* TEXT FOR ANALYSIS:
- Opening Delimiter -
Ever since its conception, the Balfour Declaration has been a point of deep political and religious contention between Zionist Jewish and Palestinian interest groups. For the former, Balfour’s (albeit vague) assertion that the British government looked favourably upon, and would endeavour to achieve, ‘the establishment in Palestine of a national home for the Jewish people’ was the glorious culmination of a long sought after sense of recognition of their proclaimed rights – deeply entrenched in cultural and religious history – to re-establish the community in the Holy Lands documented in the Biblical scriptures. For the Jewish people, the religious symbolism underpinning the decision which, in 1948, resulted in the creation of the State of Israel, represented a ‘national re-birth’. It gave them, for the first time in centuries characterised by persecution, a sense of belonging. As such, the current and 4th Lord Rothschild, great grandson of the original recipient of the crucial document, has declared it to be ‘the greatest event in Jewish life for thousands of years’.

One of millions of Palestinian refugees to have lost their homes as a result of the Balfour Declaration. Source: The Independent.
- Closing Delimiter -
* APPLY WHAT YOU READ:
1 > In the text on the Balfour Declaration, what title does the text give to the great-grandson of the document's original recipient?
2 > Please write the next paragraph of the piece on the Balfour Declaration, picking up after its final line.

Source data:
- Opening Delimiter -
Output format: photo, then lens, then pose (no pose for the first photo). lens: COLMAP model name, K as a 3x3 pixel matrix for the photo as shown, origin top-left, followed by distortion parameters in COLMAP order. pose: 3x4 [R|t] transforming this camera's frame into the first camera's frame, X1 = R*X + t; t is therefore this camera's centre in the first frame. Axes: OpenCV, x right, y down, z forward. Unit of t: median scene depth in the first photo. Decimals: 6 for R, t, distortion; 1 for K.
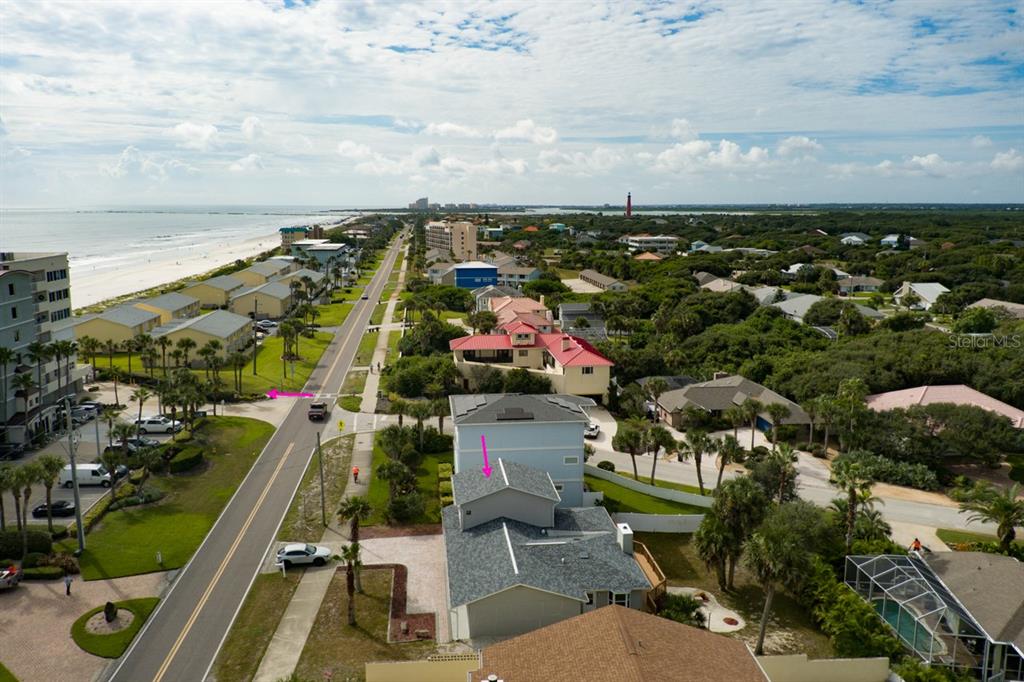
lens RADIAL K [[771.1, 0, 510.3], [0, 771.1, 340.0], [0, 0, 1]] dist [0.061152, -0.081641]
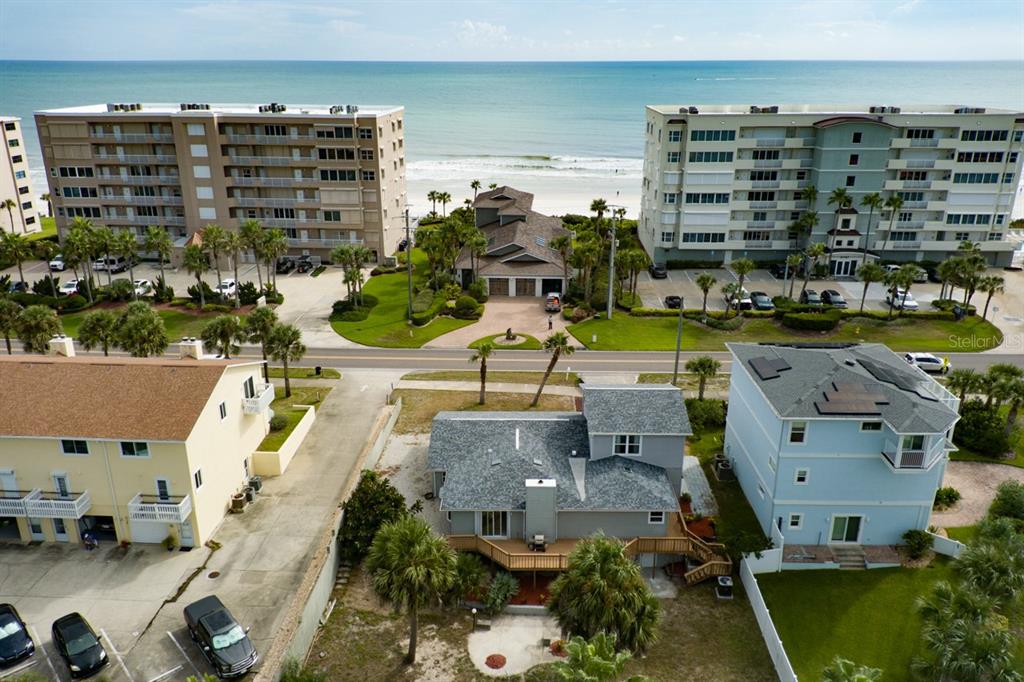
lens RADIAL K [[771.1, 0, 508.5], [0, 771.1, 344.7], [0, 0, 1]] dist [0.061152, -0.081641]
pose [[-0.117549, 0.338762, -0.933500, 0.812128], [-0.169595, 0.919360, 0.354986, -0.154499], [0.978478, 0.200045, -0.050618, 0.944952]]
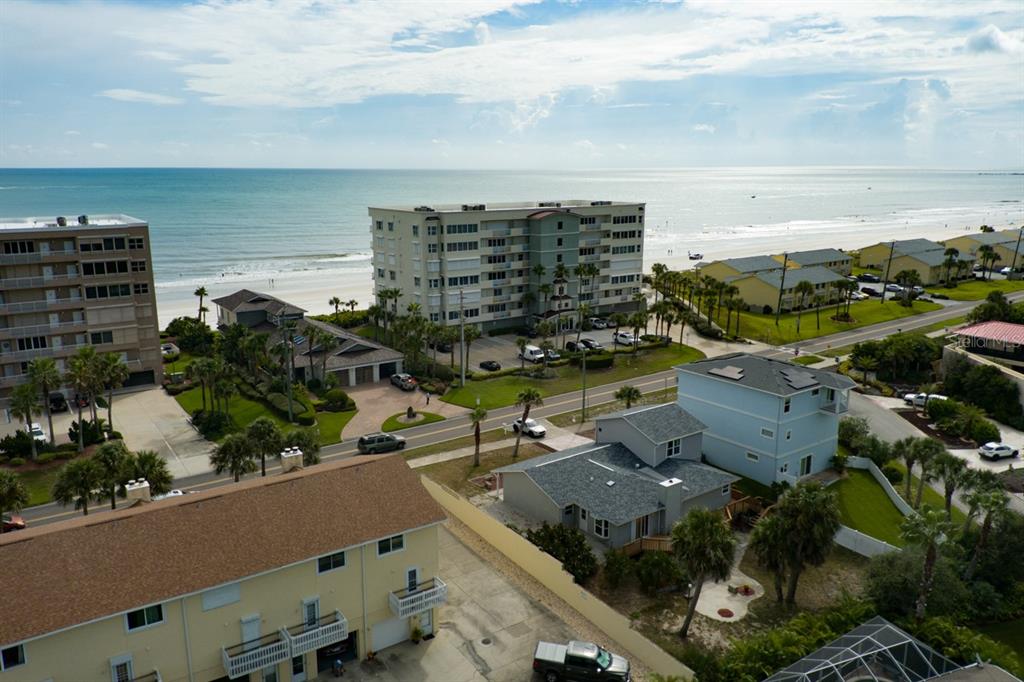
lens RADIAL K [[771.1, 0, 506.8], [0, 771.1, 349.2], [0, 0, 1]] dist [0.061152, -0.081641]
pose [[0.506161, 0.192274, -0.840733, 0.829996], [-0.143289, 0.980032, 0.137864, -0.034519], [0.850453, 0.050686, 0.523604, 0.266000]]
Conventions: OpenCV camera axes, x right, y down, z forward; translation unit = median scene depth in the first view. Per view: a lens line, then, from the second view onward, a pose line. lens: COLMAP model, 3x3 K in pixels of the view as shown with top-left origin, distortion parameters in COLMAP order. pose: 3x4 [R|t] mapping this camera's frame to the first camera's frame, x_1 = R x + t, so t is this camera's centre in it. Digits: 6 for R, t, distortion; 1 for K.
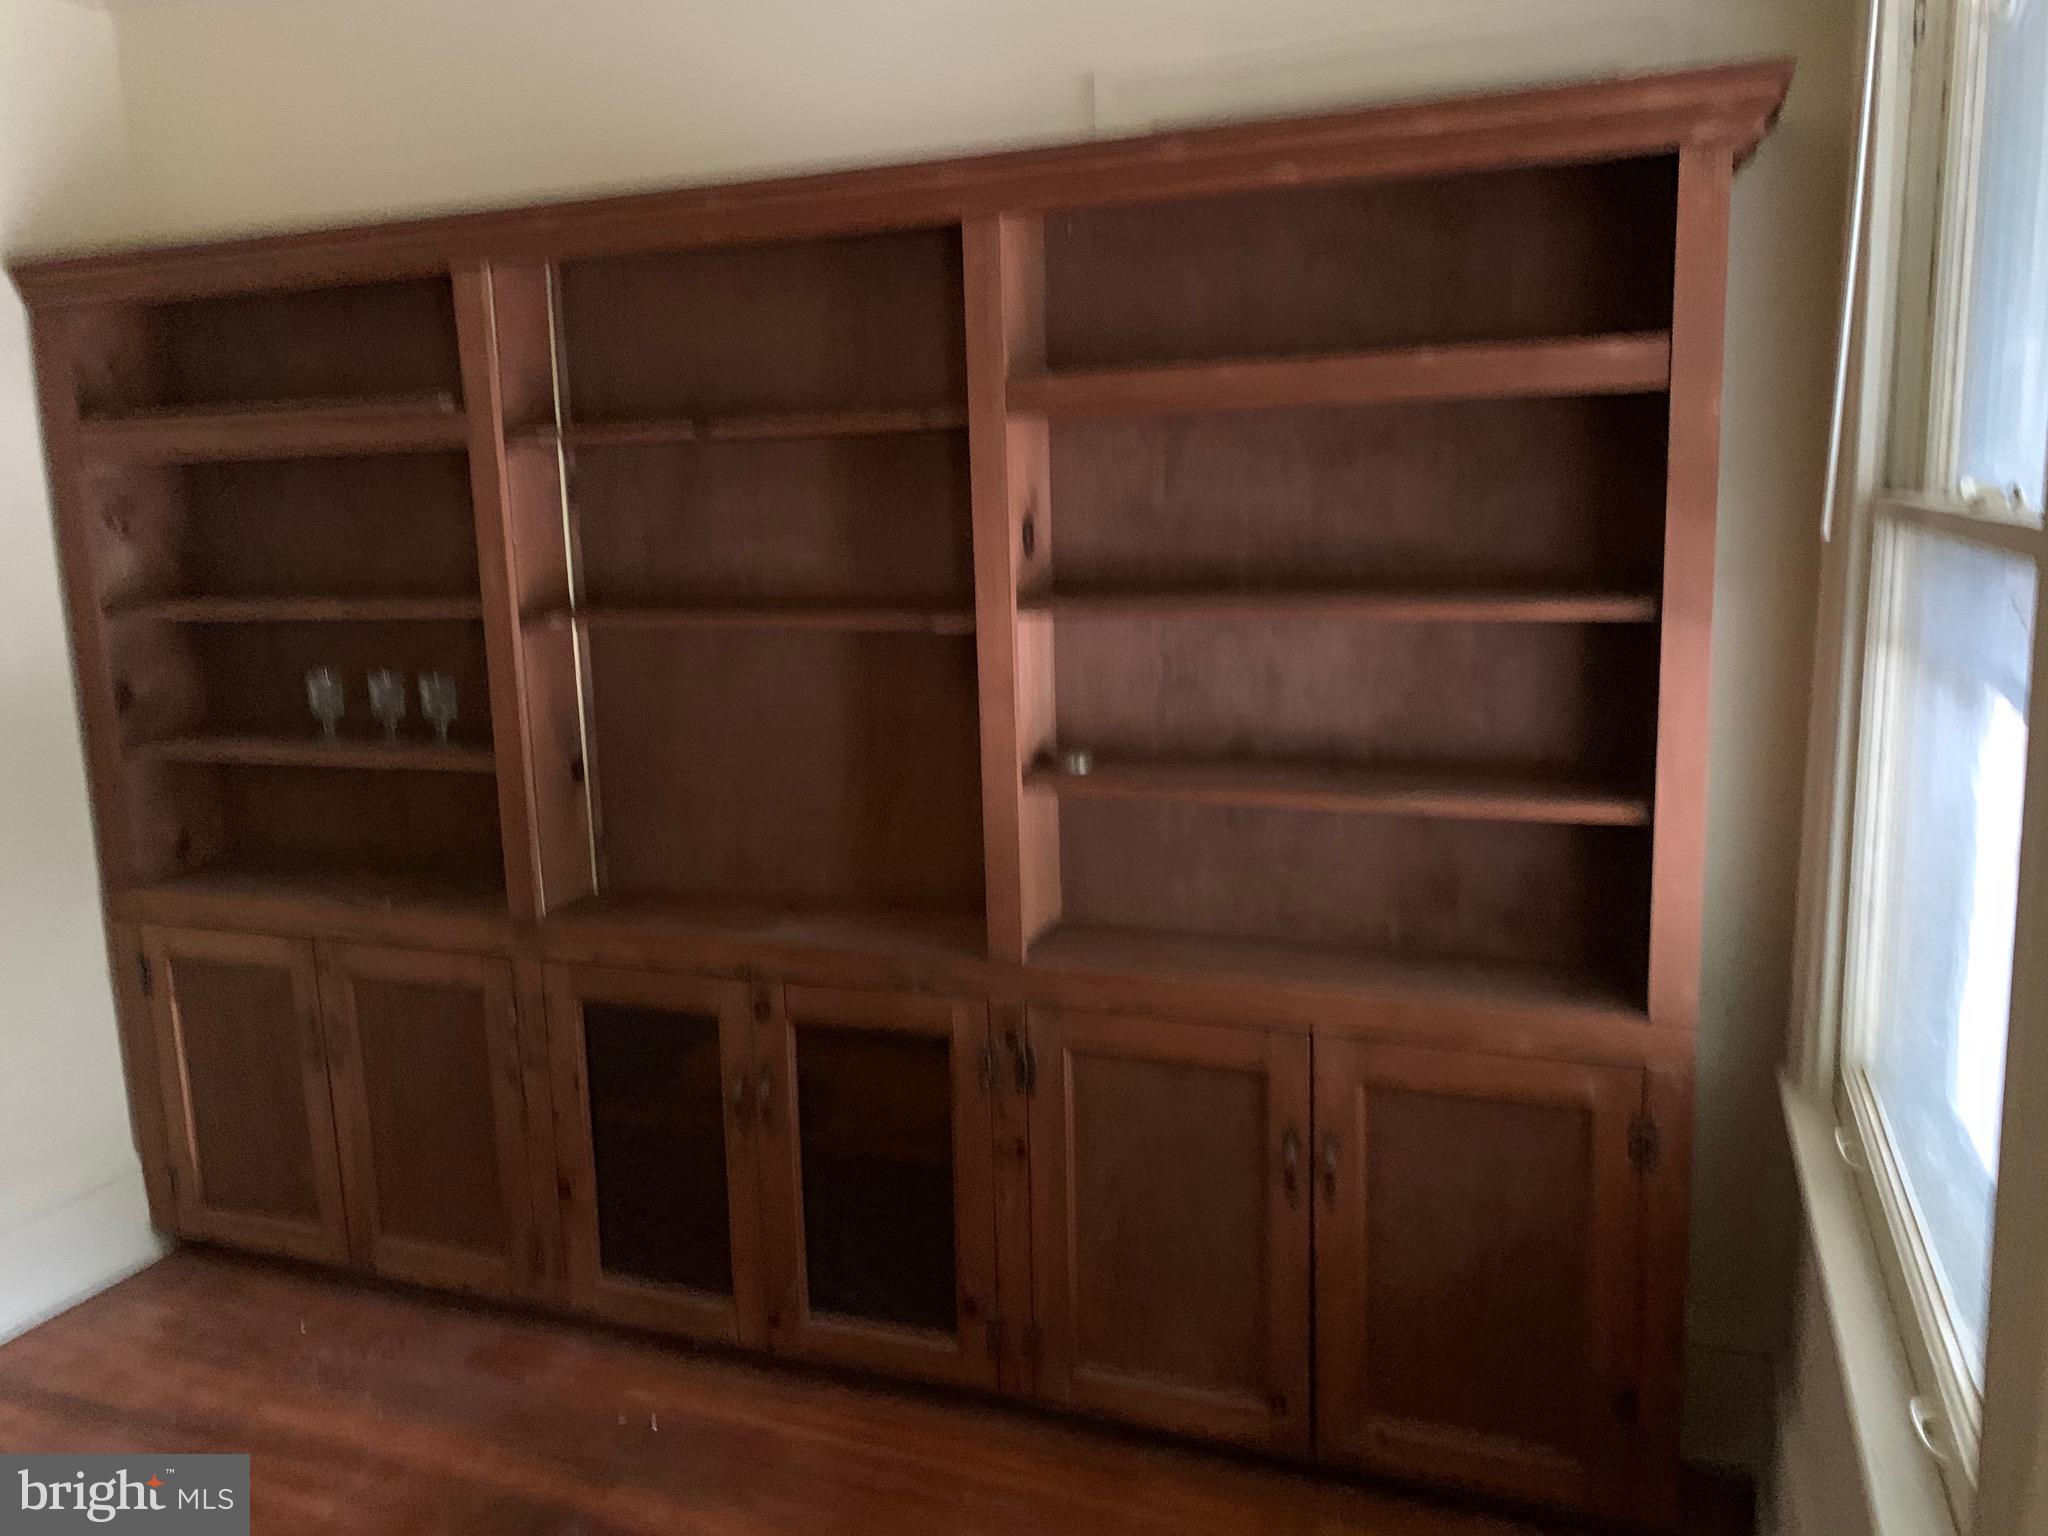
lens RADIAL K [[1598.3, 0, 1024.0], [0, 1598.3, 766.3], [0, 0, 1]] dist [0.037327, -0.038864]
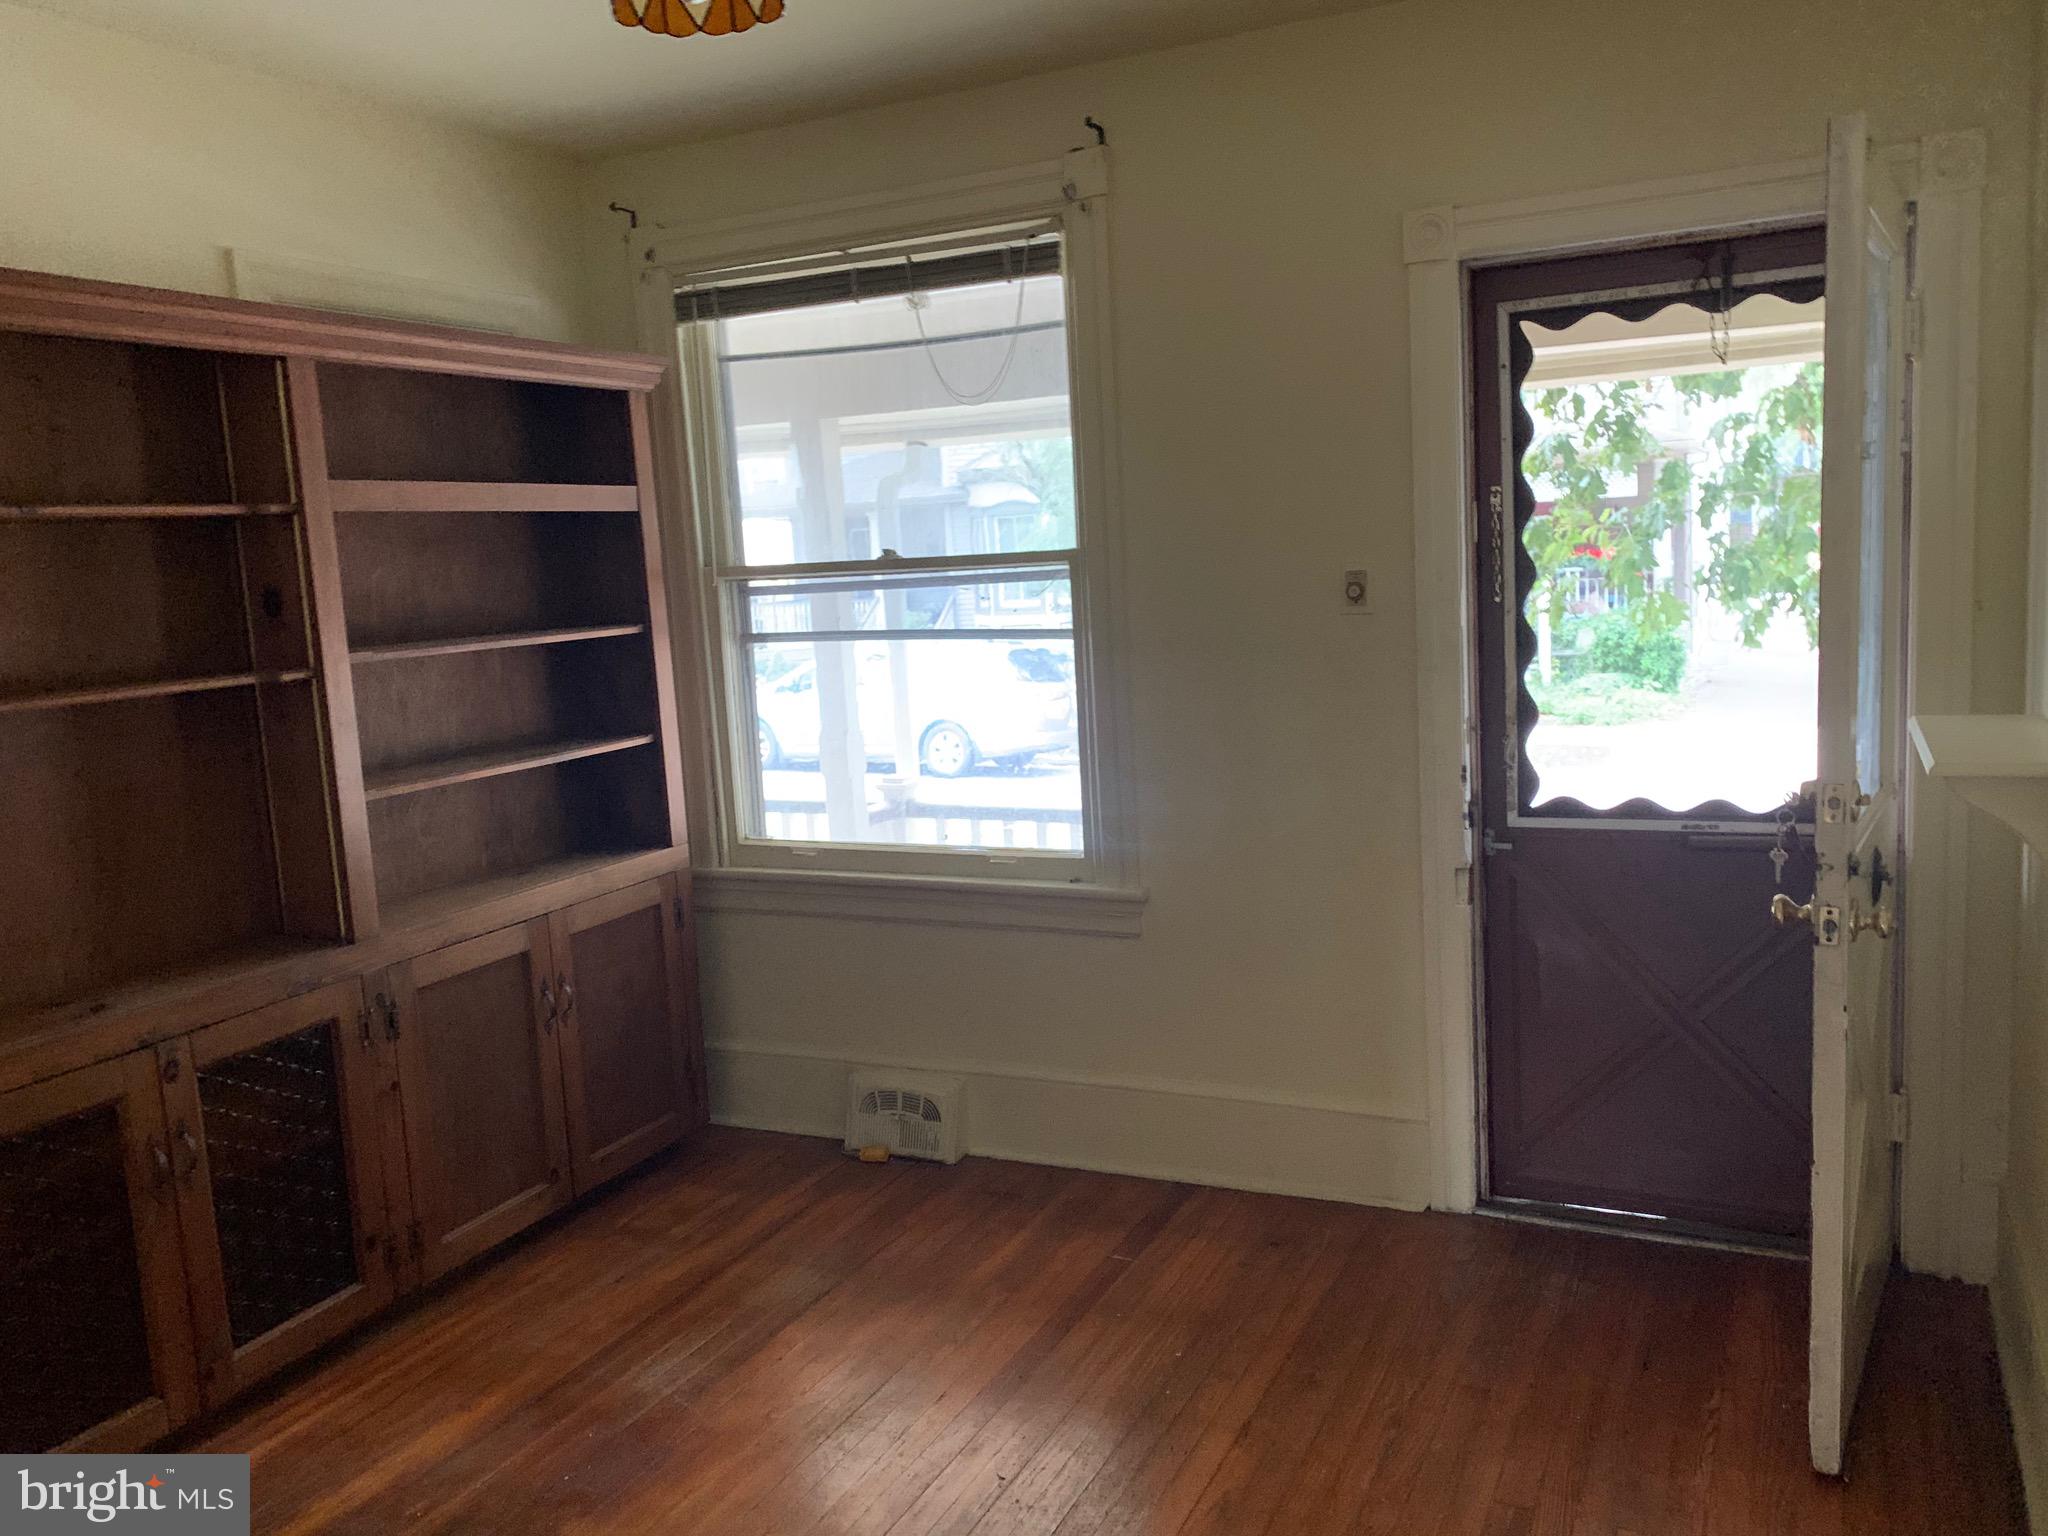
lens RADIAL K [[1598.3, 0, 1026.6], [0, 1598.3, 762.3], [0, 0, 1]] dist [0.037327, -0.038864]
pose [[0.076979, -0.115490, 0.990321, -1.171640], [0.223547, 0.969980, 0.095742, -0.017363], [-0.971649, 0.214013, 0.100486, 0.330105]]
- Closing Delimiter -
* EXERCISE RESPONSES:
1 > He is the current and 4th Lord Rothschild.

2 >
The document may, on the one hand, have represented a hope of transforming Zionist idealism into a reality. But on the other, for Palestinians, the Balfour Declaration was nothing short of what president Mahmoud Abbas describes as ‘the darkest day in our history’- a history since defined by hostility, oppression, and exile. Following the collapse of the Ottoman Empire at the beginning of the 20th century, Palestinians felt that, through the creation of a Jewish homeland in Palestine, the British government was parcelling up land which was not their own to give away. At no point was there a consultation process and a territory comprising 700,000 people, 90% of whom were non-Jewish, found itself in the hands of a significant minority. Initial tensions were only exacerbated by the dramatic influx in Jewish immigrants to Palestine throughout the following decades.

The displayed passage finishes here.